Change listing data
----------

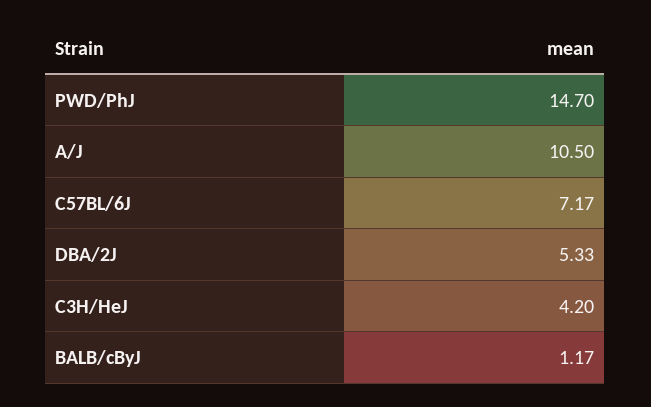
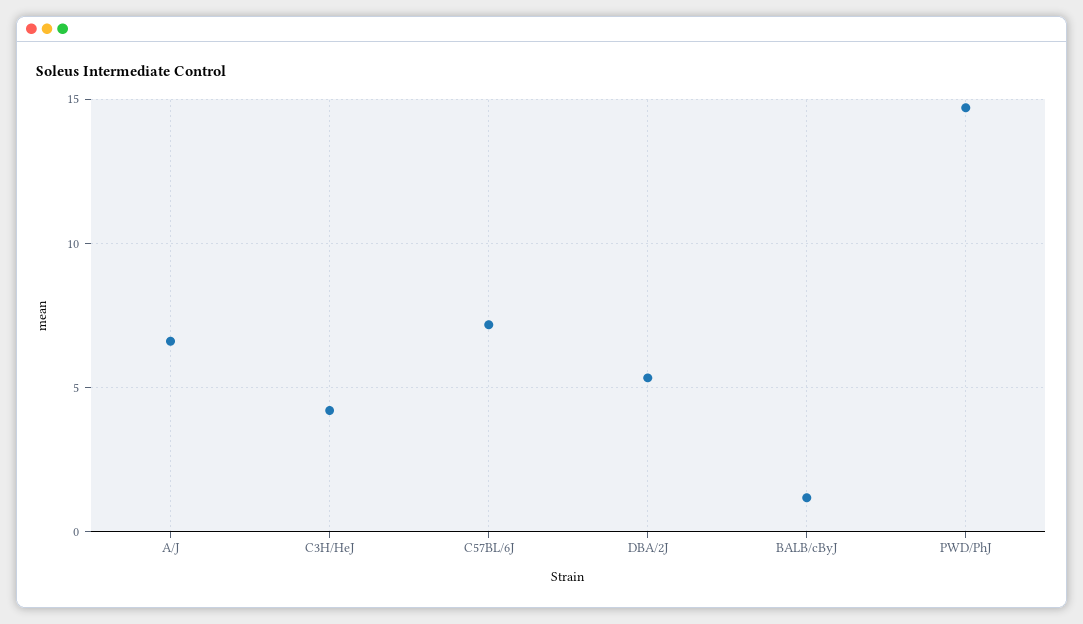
A/J: 10.5 -> 6.5

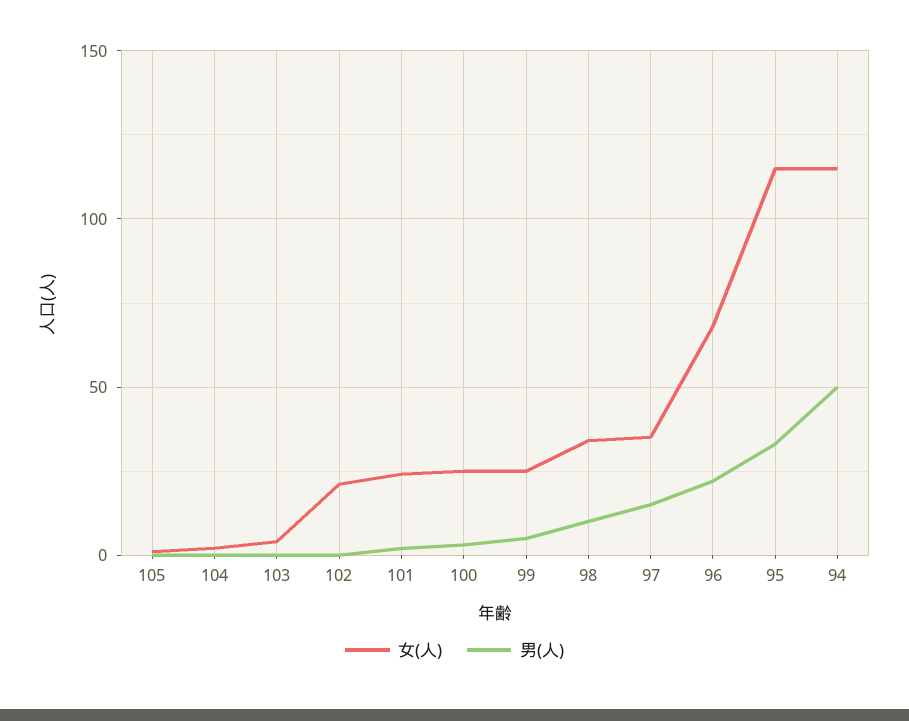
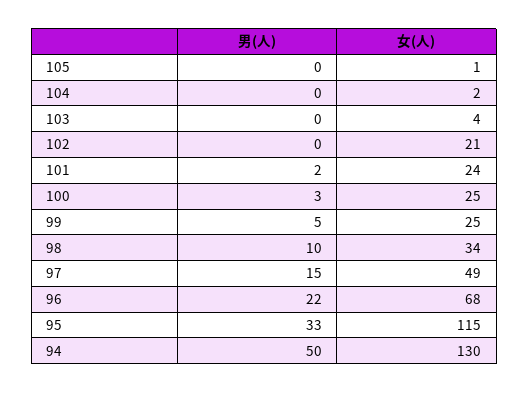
女(人), 97: 35 -> 49
女(人), 94: 115 -> 130

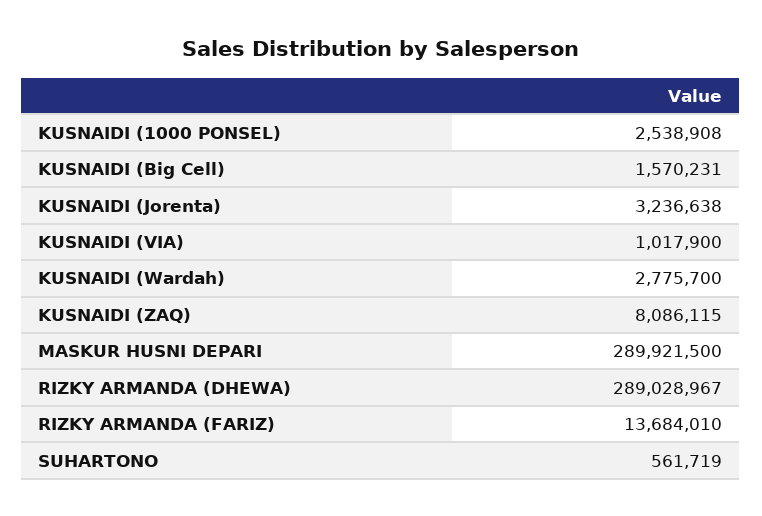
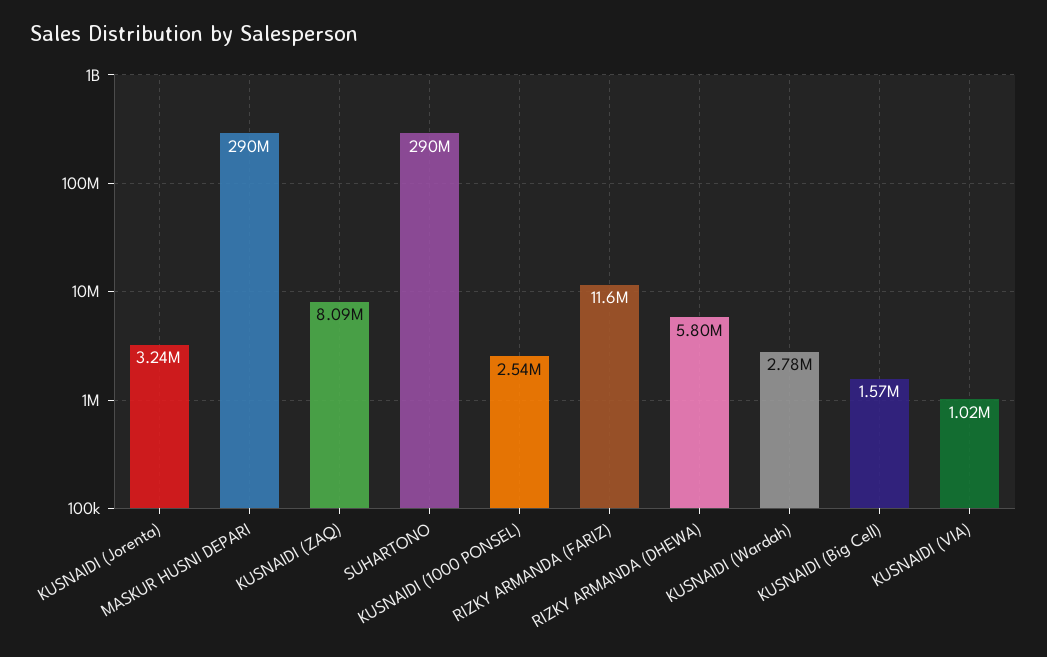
RIZKY ARMANDA (DHEWA): 289028967 -> 5800000
RIZKY ARMANDA (FARIZ): 13684010 -> 11600000
SUHARTONO: 561719 -> 290000000

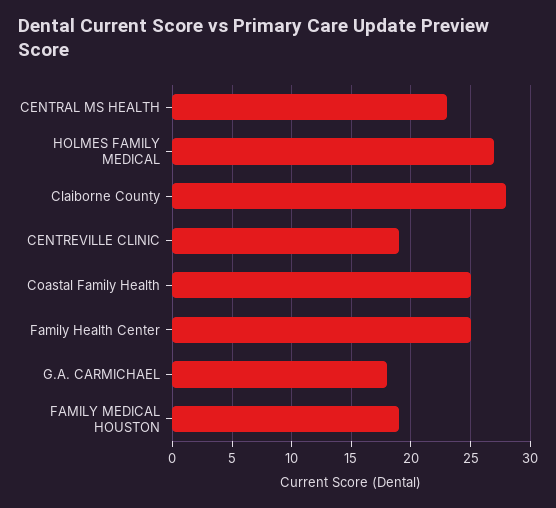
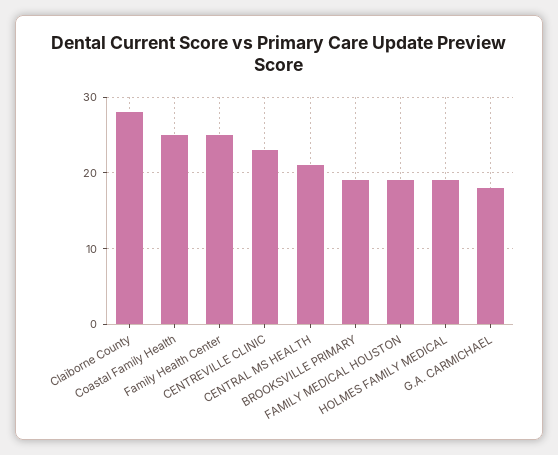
CENTRAL MS HEALTH: 23 -> 21
HOLMES FAMILY MEDICAL: 27 -> 19
CENTREVILLE CLINIC: 19 -> 23
BROOKSVILLE PRIMARY: none -> 19

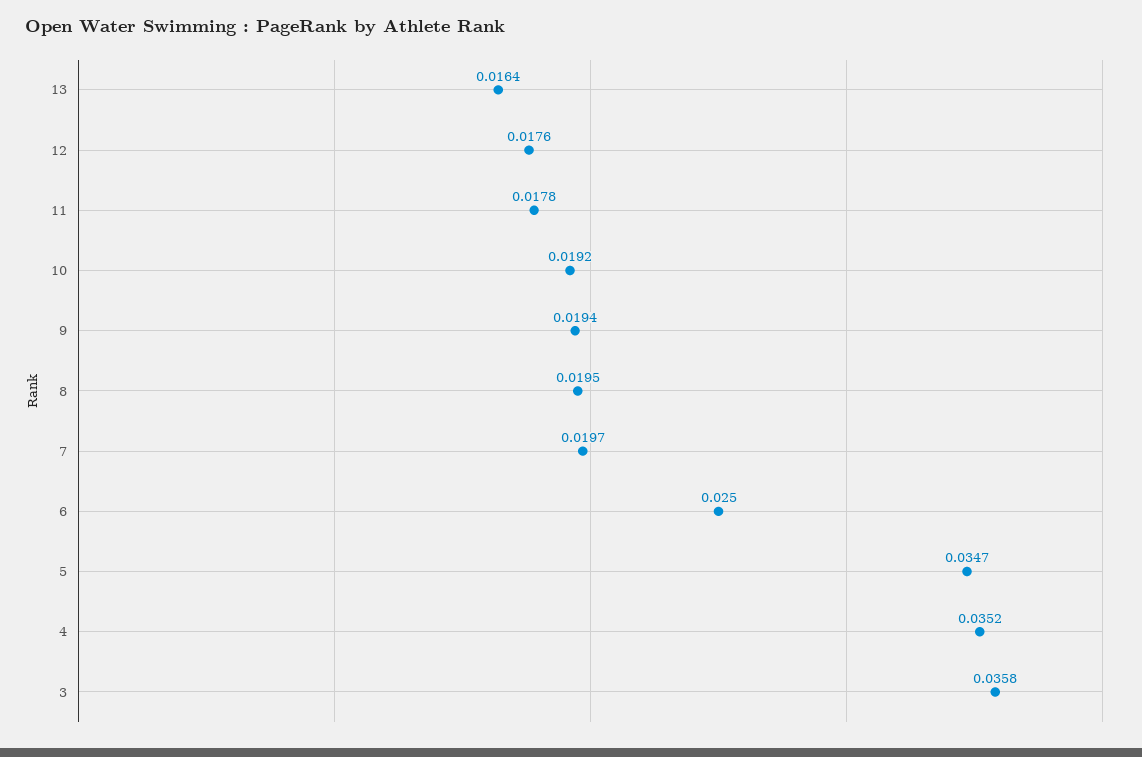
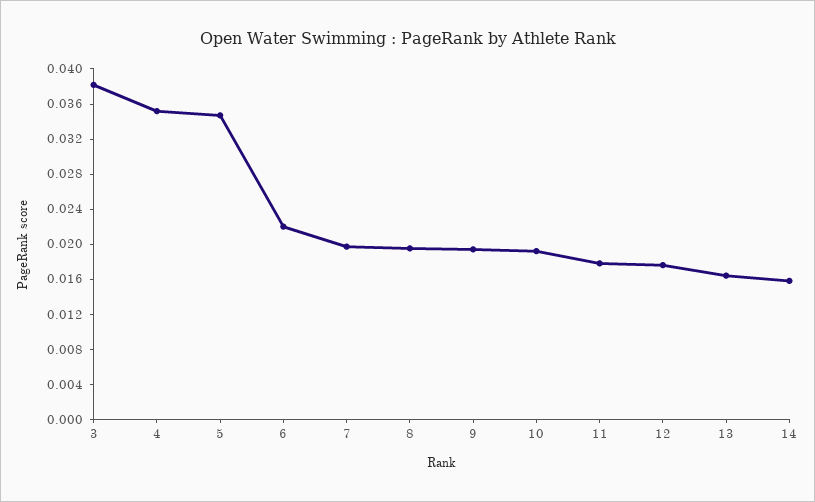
6: 0.025 -> 0.022
3: 0.0358 -> 0.038
14: none -> 0.016

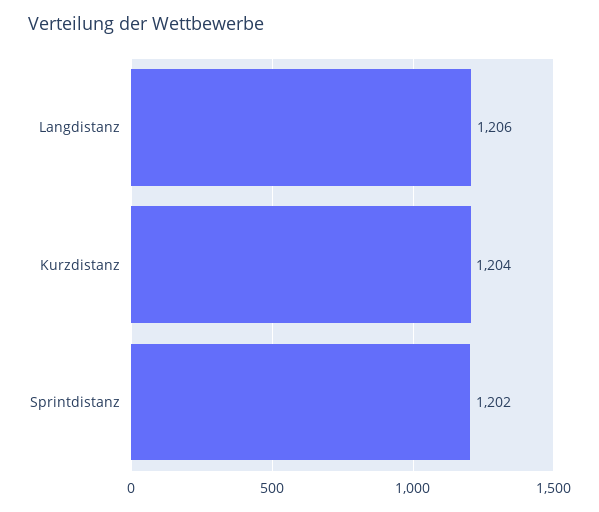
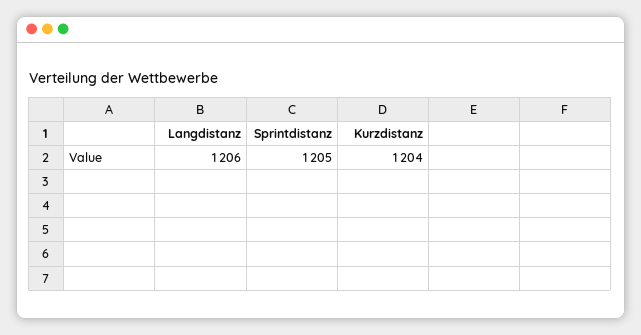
Sprintdistanz: 1202 -> 1205

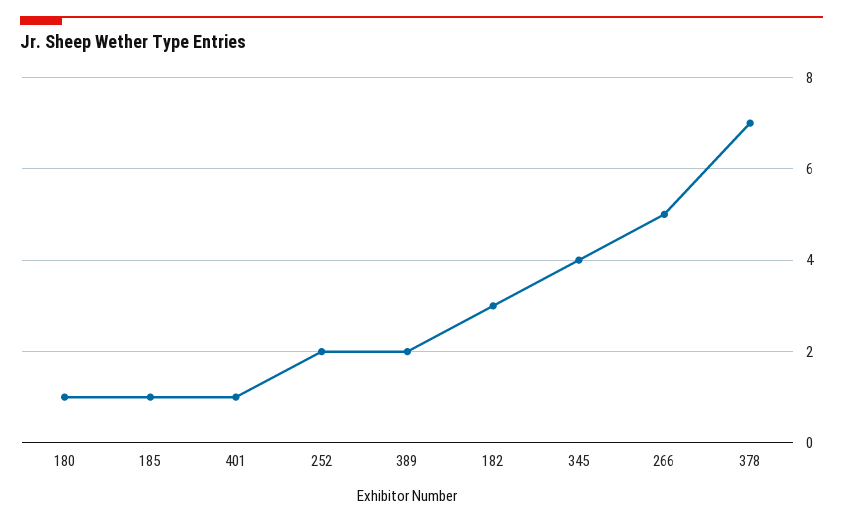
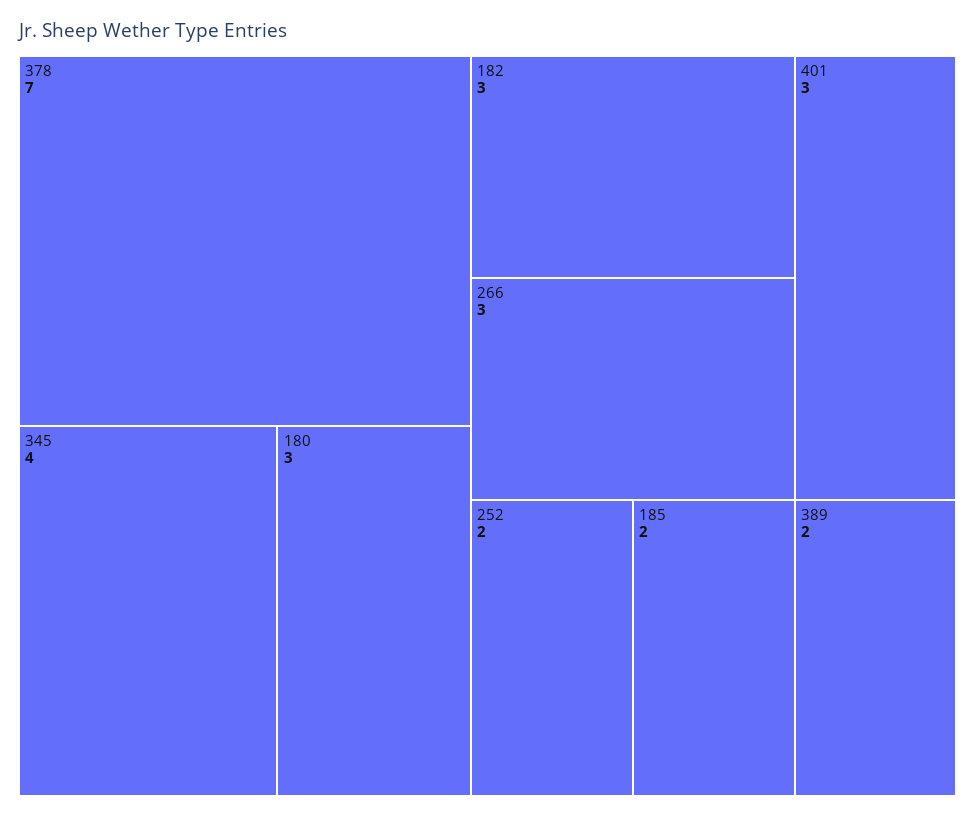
180: 1 -> 3
185: 1 -> 2
401: 1 -> 3
266: 5 -> 3

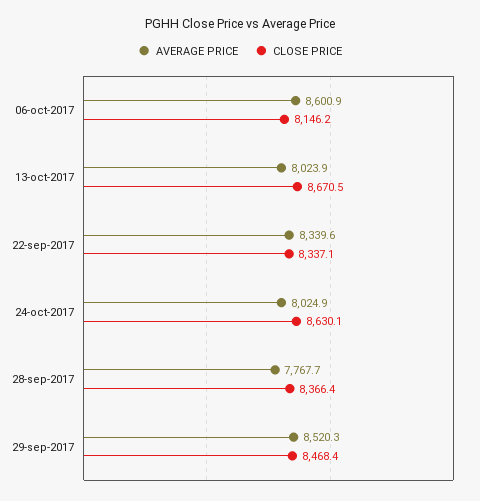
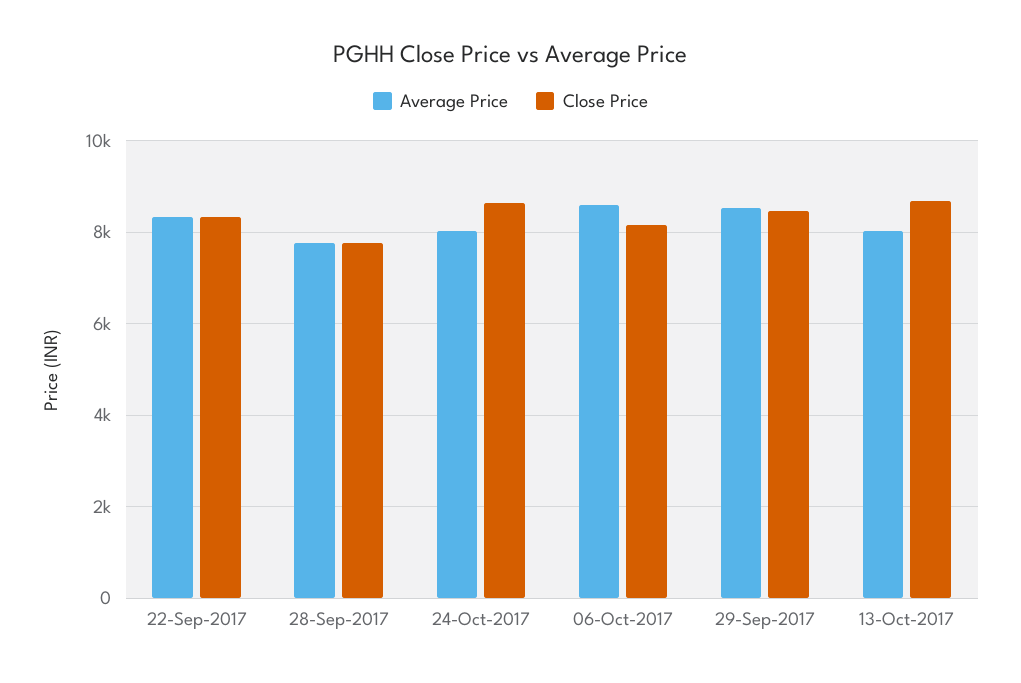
CLOSE PRICE, 28-sep-2017: 8366.4 -> 7800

----------

What needs to be done.
Every line from the one containing "SUHARTONO: 561719 -> 290000000" through the last line of the data, both included, is to be repeated exactly; the pictures are to be left out.

Answer to the exercise.
SUHARTONO: 561719 -> 290000000

CENTRAL MS HEALTH: 23 -> 21
HOLMES FAMILY MEDICAL: 27 -> 19
CENTREVILLE CLINIC: 19 -> 23
BROOKSVILLE PRIMARY: none -> 19

6: 0.025 -> 0.022
3: 0.0358 -> 0.038
14: none -> 0.016

Sprintdistanz: 1202 -> 1205

180: 1 -> 3
185: 1 -> 2
401: 1 -> 3
266: 5 -> 3

CLOSE PRICE, 28-sep-2017: 8366.4 -> 7800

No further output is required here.